Build Generative AI Apps with Docker And Hugging Face's Docker Spaces
Based on Krish Naik's video on YouTube. If you like this content, support the original creators by watching, liking and subscribing to their content.
Build a FastAPI service with a health-check homepage route and a /generate endpoint that calls a Transformers text-generation pipeline.
Briefing
A practical path to ship a text-generation generative AI app is laid out end-to-end: build a FastAPI service that wraps a Hugging Face Transformers text-generation pipeline, dockerize it with a reproducible Python environment, then deploy it to Hugging Face Spaces so it runs automatically on commit. The payoff is immediate—once the Space finishes building, users get both a working API endpoint and FastAPI’s Swagger UI to test generation requests in the browser.
The workflow starts with creating a local Python environment (Python 3.9) and installing the core dependencies needed for an LLM-backed web service. The project uses FastAPI to expose HTTP routes, Transformers to access model inference, and PyTorch (torch) as the underlying compute library. A requirements.txt file is created to pin the needed packages, including FastAPI, requests, sentencepiece, torch, and Transformers. After installing dependencies in the virtual environment, the next step is writing the application code.
The FastAPI app defines a simple homepage route that returns a “hello world” message to confirm the service is alive. It also defines a /generate endpoint that accepts input text and feeds it into a Transformers pipeline configured for text-to-text generation. For the model choice, the walkthrough uses flan-t5-small (a smaller variant intended to fit free-tier resource limits on Hugging Face Spaces). The pipeline output is returned as JSON, with the generated text extracted from the pipeline’s response structure (noted as generator_text in the model’s output). FastAPI’s built-in Swagger documentation becomes the interactive control panel once deployed.
Dockerization is treated as the central engineering step. A Dockerfile is created from the official Python 3.9 image, sets a working directory, copies requirements.txt into the container, and installs dependencies using pip install with caching disabled. The Dockerfile also creates and switches to a non-root user for safer execution, then copies the application code into the container. Finally, it starts the FastAPI app via uvicorn, binding to 0.0.0.0 on a specified port (the walkthrough uses 7860).
Deployment happens through Hugging Face Spaces. A new Space is created using a Docker template, then the app.py, Dockerfile, and requirements.txt are uploaded to the Space repository. Each commit triggers an automated Docker build and container run. If the build succeeds, the homepage endpoint returns “hello world,” confirming the container is executing correctly. From there, users can open a direct URL or navigate to /docs to access Swagger UI and test /generate.
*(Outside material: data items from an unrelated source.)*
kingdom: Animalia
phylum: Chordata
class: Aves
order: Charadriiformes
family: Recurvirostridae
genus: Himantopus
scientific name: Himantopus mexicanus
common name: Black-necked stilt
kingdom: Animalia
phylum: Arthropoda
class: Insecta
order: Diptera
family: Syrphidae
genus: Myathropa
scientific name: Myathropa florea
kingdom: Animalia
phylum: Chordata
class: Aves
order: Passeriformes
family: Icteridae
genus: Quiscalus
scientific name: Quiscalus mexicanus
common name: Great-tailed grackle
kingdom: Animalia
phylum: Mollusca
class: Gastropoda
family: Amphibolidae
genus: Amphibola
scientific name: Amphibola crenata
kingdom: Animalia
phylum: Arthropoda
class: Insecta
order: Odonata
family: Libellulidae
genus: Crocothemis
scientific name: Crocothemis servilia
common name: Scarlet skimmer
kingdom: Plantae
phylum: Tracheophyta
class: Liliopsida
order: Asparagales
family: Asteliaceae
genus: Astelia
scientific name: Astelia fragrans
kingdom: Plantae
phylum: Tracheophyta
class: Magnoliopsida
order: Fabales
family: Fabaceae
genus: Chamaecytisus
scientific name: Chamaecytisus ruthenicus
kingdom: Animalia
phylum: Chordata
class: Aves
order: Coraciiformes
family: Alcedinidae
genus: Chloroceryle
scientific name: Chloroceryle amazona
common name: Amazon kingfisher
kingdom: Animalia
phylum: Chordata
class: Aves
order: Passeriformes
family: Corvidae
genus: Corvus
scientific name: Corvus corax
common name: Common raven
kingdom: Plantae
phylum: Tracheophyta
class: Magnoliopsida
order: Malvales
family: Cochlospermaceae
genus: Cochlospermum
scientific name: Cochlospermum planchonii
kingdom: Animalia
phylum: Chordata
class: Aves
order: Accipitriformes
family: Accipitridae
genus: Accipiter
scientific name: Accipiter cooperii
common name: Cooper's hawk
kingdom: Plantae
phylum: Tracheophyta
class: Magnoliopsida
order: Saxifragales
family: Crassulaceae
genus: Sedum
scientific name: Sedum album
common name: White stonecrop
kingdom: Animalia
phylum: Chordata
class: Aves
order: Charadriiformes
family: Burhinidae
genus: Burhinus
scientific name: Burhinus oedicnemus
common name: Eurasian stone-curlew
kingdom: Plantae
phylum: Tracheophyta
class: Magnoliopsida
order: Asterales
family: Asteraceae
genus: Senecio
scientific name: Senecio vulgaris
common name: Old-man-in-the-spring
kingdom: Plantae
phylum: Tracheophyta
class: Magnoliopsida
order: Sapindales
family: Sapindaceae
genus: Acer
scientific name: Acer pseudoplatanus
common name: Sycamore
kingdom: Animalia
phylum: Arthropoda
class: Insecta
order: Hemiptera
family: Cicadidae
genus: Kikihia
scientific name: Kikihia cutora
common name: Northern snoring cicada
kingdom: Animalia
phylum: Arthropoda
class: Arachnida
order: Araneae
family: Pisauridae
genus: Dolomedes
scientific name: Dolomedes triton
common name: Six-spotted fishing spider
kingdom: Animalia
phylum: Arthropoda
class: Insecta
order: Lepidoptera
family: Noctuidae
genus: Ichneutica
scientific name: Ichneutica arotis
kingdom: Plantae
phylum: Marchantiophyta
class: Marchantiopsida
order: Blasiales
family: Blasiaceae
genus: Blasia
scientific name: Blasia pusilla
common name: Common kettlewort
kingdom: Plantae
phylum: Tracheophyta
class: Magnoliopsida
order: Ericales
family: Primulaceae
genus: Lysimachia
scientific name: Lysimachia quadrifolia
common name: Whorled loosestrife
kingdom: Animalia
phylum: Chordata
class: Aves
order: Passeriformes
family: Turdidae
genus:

In the Swagger interface, sample prompts like “tell me about machine learning” or “how to be happy” produce completed sentences, demonstrating text-to-text generation powered by Transformers and the flan-t5-small model. The overall message is less about model novelty and more about operational reliability: containerizing the FastAPI + Transformers stack makes the generative AI app portable and deployable with minimal friction.
Cornell Notes
The project builds a text-generation API using FastAPI and Hugging Face Transformers, then packages it into a Docker container for deployment on Hugging Face Spaces. A Transformers text-to-text pipeline is initialized with flan-t5-small to fit the limited free-tier resources. FastAPI exposes a homepage route for health checking and a /generate route that accepts input text and returns generated text as JSON. The Dockerfile pins the runtime (Python 3.9), installs dependencies from requirements.txt, runs under a non-root user, and starts the service with uvicorn. After uploading and committing to a Docker-based Space, the Space auto-builds and the app becomes testable via Swagger UI at /docs.
How does the app turn user text into generated output?
Why is requirements.txt central to both local development and deployment?
What does the Dockerfile accomplish for a Hugging Face Space deployment?
How do users verify the service is working after deployment?
Why choose flan-t5-small in this setup?
Review Questions
- What routes does the FastAPI app expose, and what does each one return?
- Which dependencies must be included in requirements.txt for the Transformers pipeline to run, and why?
- How does the Dockerfile ensure the container starts the FastAPI service correctly in a cloud environment?
Key Points
- 1
Build a FastAPI service with a health-check homepage route and a /generate endpoint that calls a Transformers text-generation pipeline.
- 2
Use requirements.txt to list FastAPI, Transformers, torch, and tokenization dependencies so Docker builds install everything automatically.
- 3
Initialize a Transformers pipeline with flan-t5-small to fit Hugging Face Spaces free-tier resource limits.
- 4
Dockerize the app with a Dockerfile that installs dependencies, runs as a non-root user, and starts uvicorn on the expected port.
- 5
Deploy to a Hugging Face Space configured for Docker so commits trigger automatic image builds and container runs.
- 6
Validate deployment by checking the homepage response and testing /generate through Swagger UI at /docs.